Я задал вопросы, и вы на них ответили мне и себе. Вы — лучшая часть британского народа, и ваши ответы — это ответы народа. Вы сказали нашим врагам то, что они должны были услышать, чтобы у них не было никаких иллюзий и ложных идей.
Сейчас мы тесно сплочены с народом. За нами самый могучий союзник на всей земле — сам народ, и он полон решимости следовать к победе, что бы ни случилось. Он готов нести самое тяжелое бремя, лишь бы это привело к победе. Какая сила на земле сможет помешать нам достичь этой цели? Мы должны победить, и мы победим.
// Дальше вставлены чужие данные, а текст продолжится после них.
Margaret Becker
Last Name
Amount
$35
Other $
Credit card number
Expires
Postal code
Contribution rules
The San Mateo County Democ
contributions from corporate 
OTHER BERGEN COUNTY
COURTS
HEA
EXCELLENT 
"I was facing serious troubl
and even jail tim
Я сейчас стою перед вами не только как глава правительства, но и как представитель британского народа. Мы все — дети народа, сплоченные самым критическим моментом.
Мы торжественно клянемся, что будем делать в нашей жизни все, что только необходимо для достижения победы. Мы наполним наши сердца рвением и огнем — это то, что наш враг сделать не в состоянии. Никогда во время этой войны мы не позволим себе стать жертвой лживой жалости и лицемерной объективности, которые в истории человечества не раз губили самые великие государства. Когда началась война, мы обратили свой взор к народу и только к народу! То, что служит его борьбе за жизнь, — хорошо, и это нужно поощрять.
С горячим сердцем и холодной головой мы преодолеем нелегкие проблемы этой войны. Мы на пути к окончательной победе!»